# MTB - Sunday 6/26/11



## bvibert (Jun 24, 2011)

Looking to get out for a ride on Sunday since it looks like the rain will finally stop.  Not sure when or where yet, but I figured I'd put this out there anyway.  Somewhere that drains well might not be too bad of any idea with all the rain we've been having... :roll:


----------



## MR. evil (Jun 24, 2011)

Both Case & Penwood drain really well. Batchelor street also drains pretty good, but I'm not sure I want to risk doing any damage to that place.


----------



## bvibert (Jun 24, 2011)

I was thinking of Case, it's been a while since I've been there.  I'd need someone to show me around though.  I could find my way around a bit, but I'm not all that confident.  I'm not sure if I'll have time to make it over there though.  I have other stuff that I'm trying to work around, but I'm not sure on the exact timing yet.  If I was going to be able to make it over there it would be in the afternoon probably.


----------



## bvibert (Jun 25, 2011)

It's looking like I'll probably ride in the afternoon tomorrow.  Anyone want to show me around Case (again)?


----------



## o3jeff (Jun 25, 2011)

What time?

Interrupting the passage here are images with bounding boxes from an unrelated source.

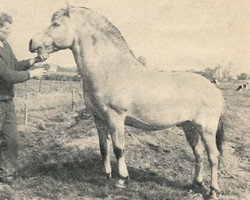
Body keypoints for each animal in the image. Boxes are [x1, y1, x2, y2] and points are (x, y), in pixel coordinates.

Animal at [28, 5, 225, 198]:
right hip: (189, 127)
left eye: (56, 24)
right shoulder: (98, 118)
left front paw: (122, 180)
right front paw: (106, 175)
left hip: (206, 129)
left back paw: (213, 191)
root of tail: (215, 90)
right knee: (198, 154)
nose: (31, 42)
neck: (110, 69)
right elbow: (104, 148)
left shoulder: (116, 118)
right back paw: (195, 185)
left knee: (213, 156)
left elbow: (118, 148)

Might be able to do later afternoon and show you the rest of it since we should be able to handle a little more than the 7 mile loop!


----------



## bvibert (Jun 25, 2011)

Later afternoon sometime, maybe more towards evening? Not sure. What time works better for you? I'll try to work with that.


----------



## MR. evil (Jun 25, 2011)

Have plans in the afternoon. Going to get out on the trails or road in the morning.


----------



## bvibert (Jun 25, 2011)

I'm tied up in the morning.  I could make Case by around 2 at the absolute earliest, would prefer 3 or later.  You still wanna ride Jeff?


----------



## o3jeff (Jun 25, 2011)

Afternoons not looking good now, i'm probably going to just do a road ride first thing in the morning.


----------



## bvibert (Jun 25, 2011)

Alright, another time then.


----------